Formalin induced paw licking test

The procedure was similar to that described by Hunskaar and Hole[18] and Okokon and Nwafor.[19] Adult albino rats (23 – 27 g) of both sex randomised into five groups of 3 rats each were used for the experiment. The animals were fasted for 24 h before administration (p.o) but allowed access to water. The animals in Group 1 (negative control) received 10 ml/kg of normal saline, Group 2 received 100 mg/kg of diclofenac Na (positive control) while Groups 3-5 received 450, 900 and 1350 mg/kg doses of the seed extract, 30 min before pain was initiated with buffered formalin administration. A 20 μl of 2.5% formalin solution (0.9% formaldehyde) made up in phosphate buffered saline (PBS) of pH 7.2 (PBS concentration: NaCl, 100 mM, and phosphate buffer, 25 mM) was injected subcutaneously under the surface of the right hind paw of each animal.
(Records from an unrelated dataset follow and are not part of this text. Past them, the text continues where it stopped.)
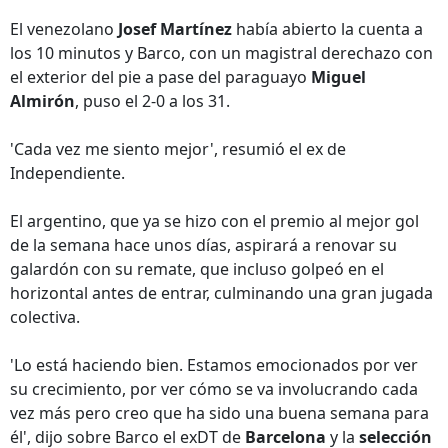
El venezolano
Josef Martínez
había abierto la cuenta a
los 10 minutos y Barco, con un magistral derechazo con
el exterior del pie a pase del paraguayo
Miguel
Almirón
, puso el 2-0 a los 31.
'Cada vez me siento mejor', resumió el ex de
Independiente.
El argentino, que ya se hizo con el premio al mejor gol
de la semana hace unos días, aspirará a renovar su
galardón con su remate, que incluso golpeó en el
horizontal antes de entrar, culminando una gran jugada
colectiva.
'Lo está haciendo bien. Estamos emocionados por ver
su crecimiento, por ver cómo se va involucrando cada
vez más pero creo que ha sido una buena semana para
él', dijo sobre Barco el exDT de
Barcelona
y la
selección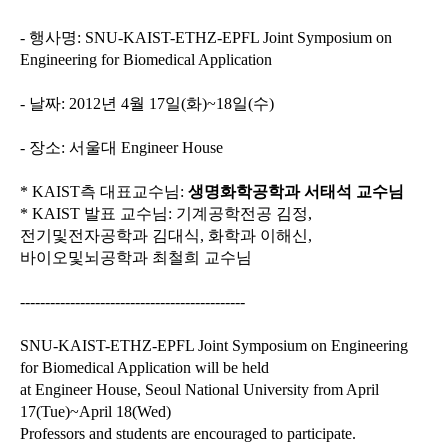
-
행사명
: SNU-KAIST-ETHZ-EPFL Joint Symposium on
Engineering for Biomedical Application
-
날짜
: 2012
년
4
월
17
일
(
화
)~18
일
(
수
)
-
장소
:
서울대
Engineer House
* KAIST
측 대표교수님
:
생명화학공학과 서태석 교수님
* KAIST
발표 교수님
:
기계공학전공 김정
,
전기및전자공학과 김대식
,
화학과 이해신
,
바이오및뇌공학과
최철희 교수님
---------------------------------------------
SNU-KAIST-ETHZ-EPFL Joint Symposium on Engineering
for Biomedical Application will be held
at Engineer House, Seoul National University from April
17(Tue)~April 18(Wed)
Professors and students are encouraged to participate.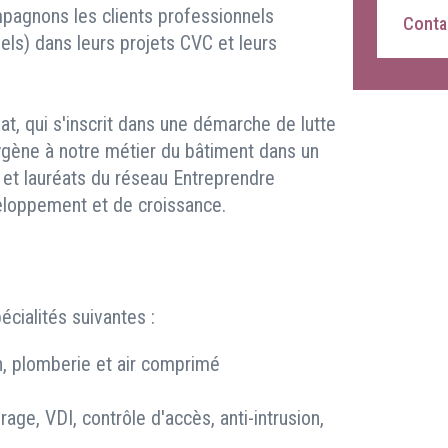
pagnons les clients professionnels
Contac
riels) dans leurs projets CVC et leurs
t, qui s'inscrit dans une démarche de lutte
oxygène à notre métier du bâtiment dans un
, et lauréats du réseau Entreprendre
eloppement et de croissance.
cialités suivantes :
on, plomberie et air comprimé
irage, VDI, contrôle d'accès, anti-intrusion,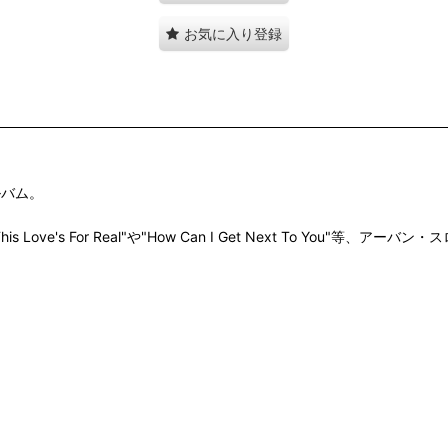
お気に入り登録
ルバム。
 Love's For Real"や"How Can I Get Next To You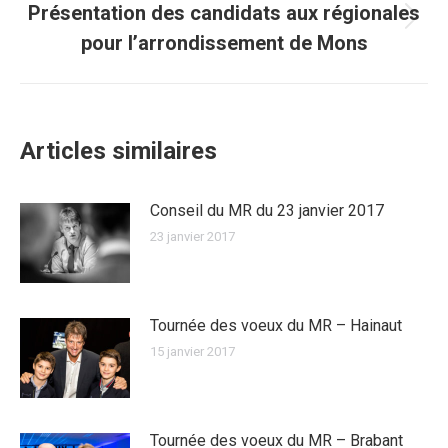
Présentation des candidats aux régionales
Article
pour l’arrondissement de Mons
suivant
:
Articles similaires
Conseil du MR du 23 janvier 2017
23 janvier 2017
Tournée des voeux du MR – Hainaut
15 janvier 2017
Tournée des voeux du MR – Brabant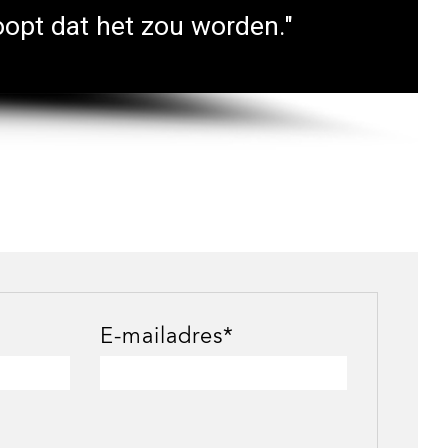
opt dat het zou worden."
E-mailadres*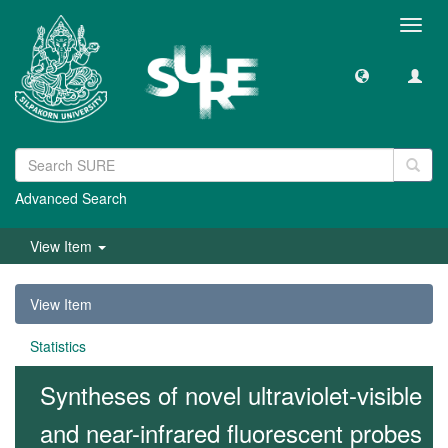
Toggl
navig
Advanced Search
View Item
View Item
Statistics
Syntheses of novel ultraviolet-visible
and near-infrared fluorescent probes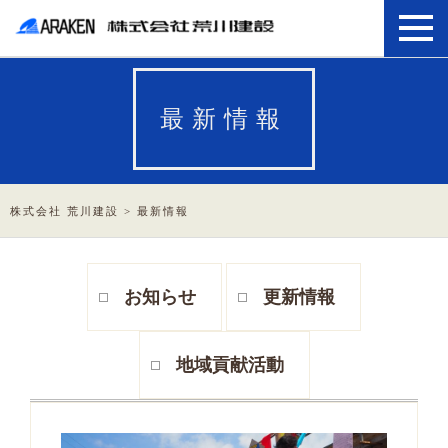
最新情報
株式会社 荒川建設
>
最新情報
お知らせ
更新情報
地域貢献活動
The number of times spent licking the injected paw was noted down and considered as indication of pain. The first of the nociceptive response normally peaks 5 minutes after injection and the second phase 15-30 min after formalin injection, representing the neurogenic and inflammatory pain responses, respectively. The responses were measured for 5 min after formalin injection (neurogenic response) and 15–45 min after formalin injection (inflammatory response). The experiment was conducted under conditions of no disturbance that may affect animals’ response. Percentage inhibition was determined by comparing the results of extract with control group using the following formula;

Percentage inhibition = (A − T)/A × 100

Where A is the average number of paw licking of control and T is the average number of paw licking of test group.